In his e-mail and follow-up conversation with the Index, Patterson queried about the relationship between the Possum Kingdom Lake Association, the lawsuit and the appeal.

“I have great respect for the PKLA,” said Patterson, who is a member of the association. “I’m confused about the roles of four people [and am] not sure they have polled the people on what their thoughts are.”

The case involves four of the total of nine PKLA directors, including board president Monte Land and directors Aldrich and Scott Wheatley, who are also listed as legal counsel for the case. Fitzgerald, a personal injury attorney, also serves as a PKLA director. Aldrich specializes in personal injury and civil trial law and Wheatley is a partner with the law firm Jackson Walker LLP, where he serves as lead counsel in complex litigation. This includes major claims involving real estate, title and commercial disputes.

Fitzgerald said the association has been in support of the sale of the property and was part of the process of getting the bill passed.

“I’m still very grateful for all they [PKLA] have done to date, I just don’t understand this deal,” Patterson told the Index.

“I am not sure if this lawsuit is being financed by PKLA money or not. In looking at this PKLA Web page it appears to at least be sponsored [or] endorsed by the PKLA,” he wrote in his e-mail.

Patterson noted that the PKLA Web site lists the suit and asks members for financial contributions to a “tax protection fund.”

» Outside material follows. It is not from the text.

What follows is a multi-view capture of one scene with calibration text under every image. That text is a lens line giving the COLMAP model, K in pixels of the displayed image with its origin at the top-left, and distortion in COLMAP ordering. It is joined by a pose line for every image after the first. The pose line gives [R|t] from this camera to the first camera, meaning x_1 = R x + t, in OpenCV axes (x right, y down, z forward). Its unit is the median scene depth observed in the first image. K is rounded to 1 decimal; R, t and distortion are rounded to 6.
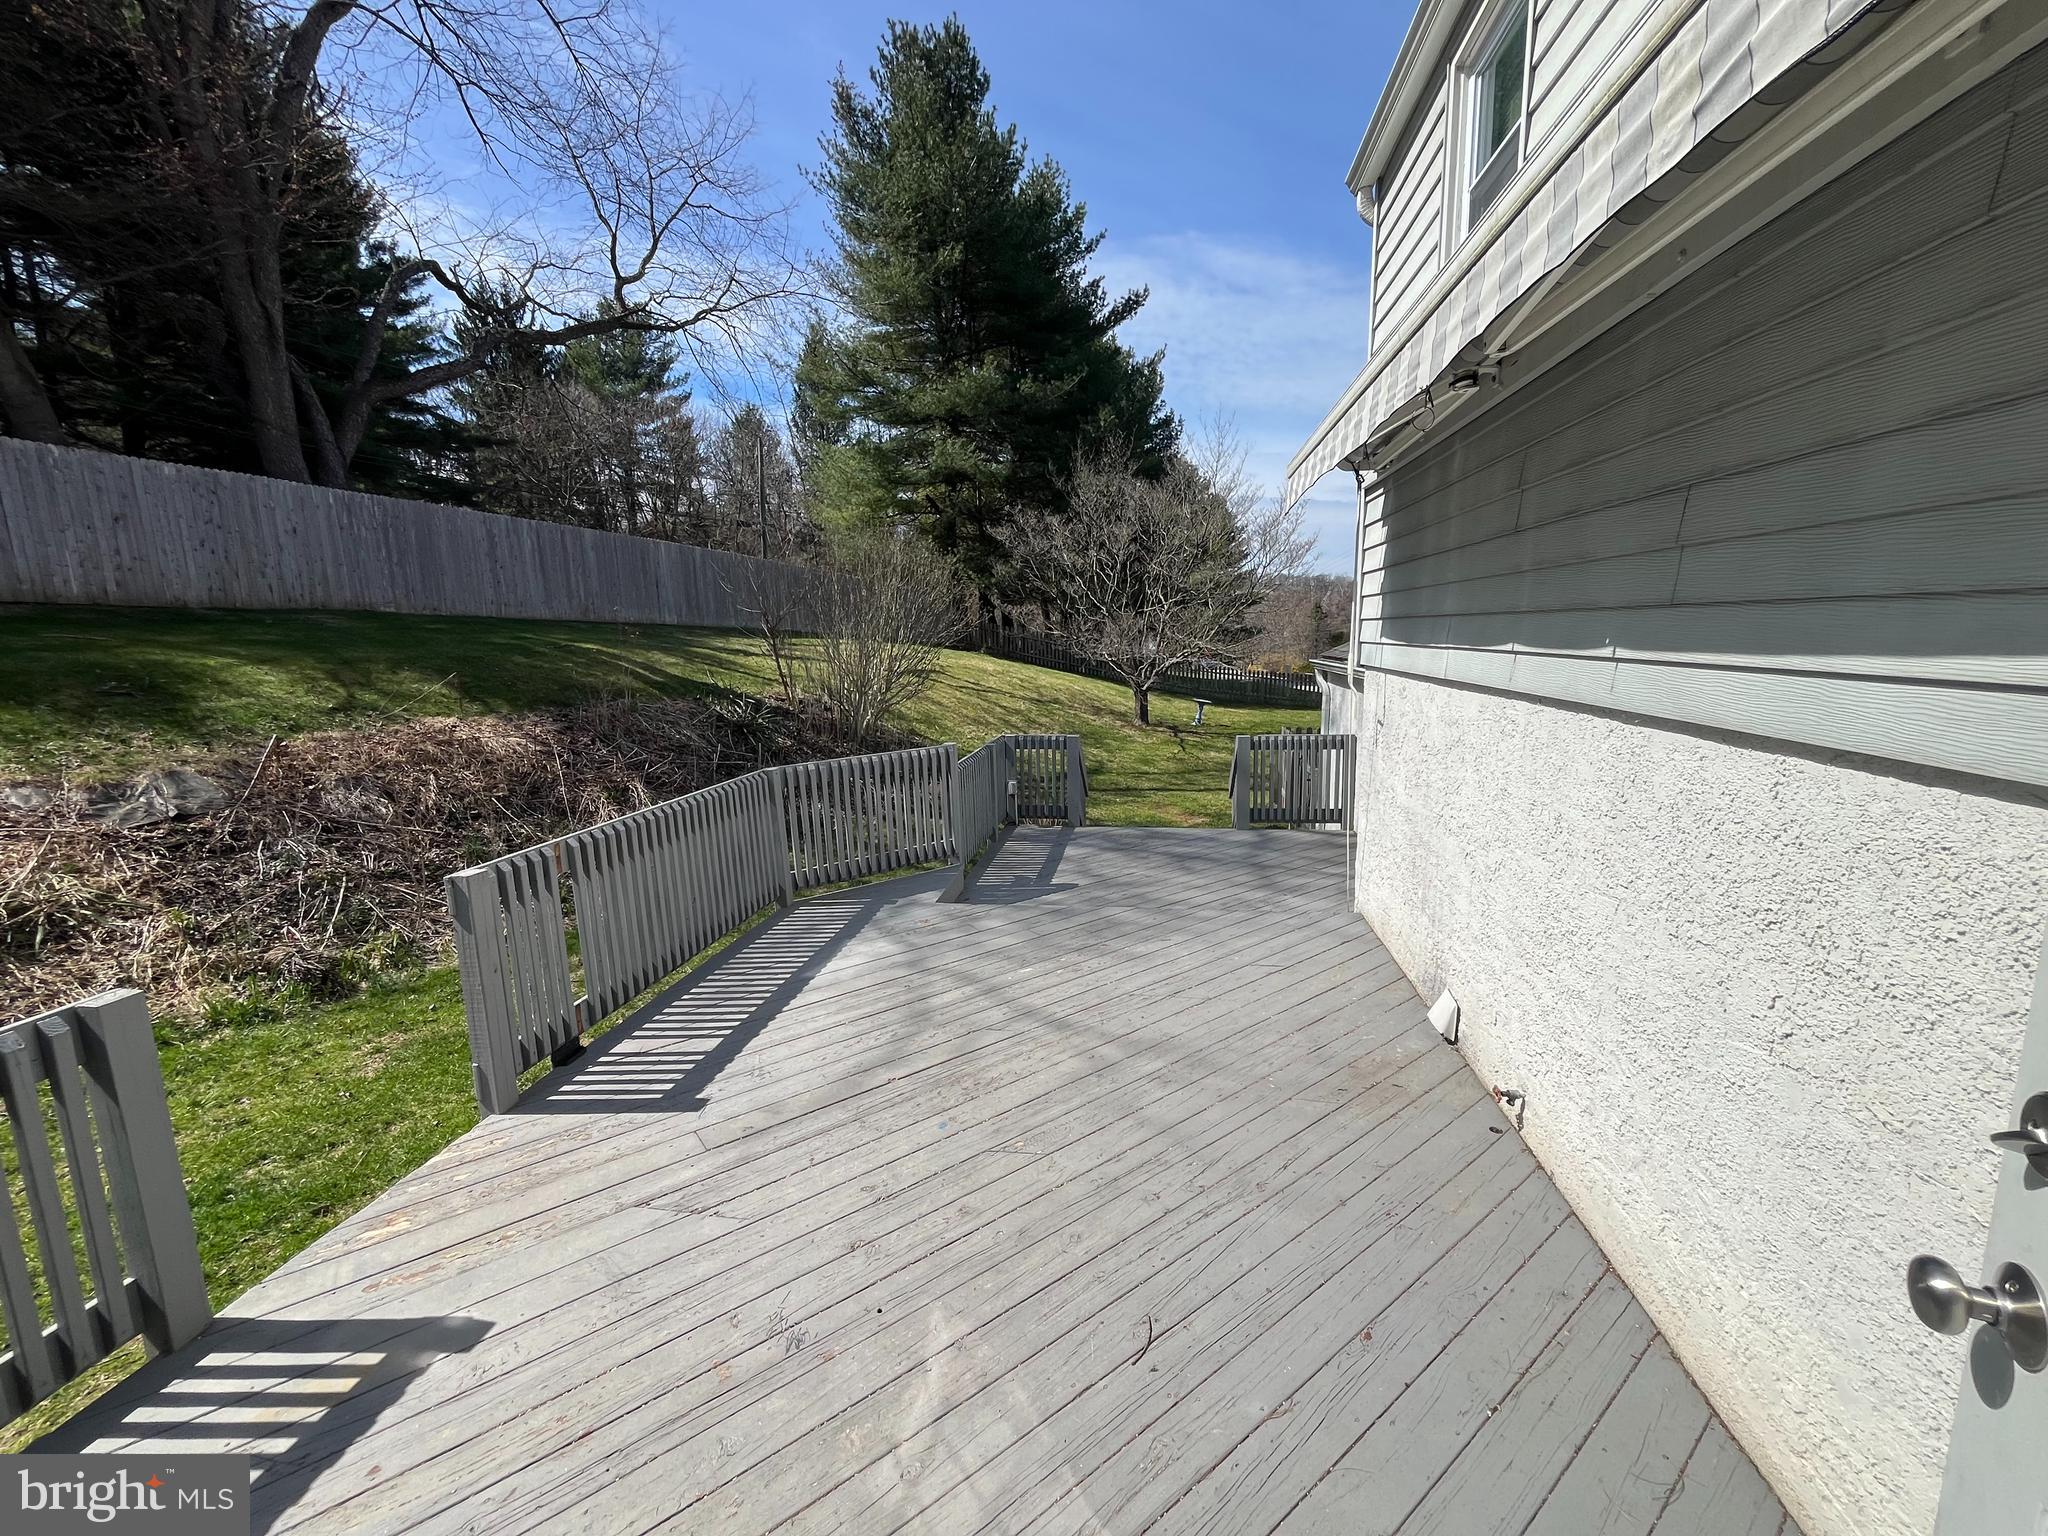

“On the PKLA website you ask PKLA membership to ‘pursue the matter through litigation as a Class Group?’” he also stated in his e-mail to attorneys. “I understand why you filed the lawsuit before HB 3031 became law, but question why you and the PKLA now are still pursuing this appeal since HB 3031 has become law. If successful I have to assume, unless you tell me otherwise, that you would also ask for all subsequent tax years, including 2008, to be reappraised.”

Patterson admitted he is a “short-termer on this deal” regarding his involvement with BRA divestiture of leased property.

“The BRA has done everything they told me they would do on this deal,” he said. “I have a much more difficult time understanding the [PKLA]. I don’t understand their motivation and goals specifically on this [appeal].”

“Is it really going to let the leaseholders buy their lots for anything less than what they can buy [them for] right now?” Patterson asked.

He told the Index that if the result of the lawsuit means the leasehold value “comes out low” he won’t be able to close.

“My deal works as is,” Patterson said. “I don’t understand their math; I don’t know what it could invite. This is the gift horse.”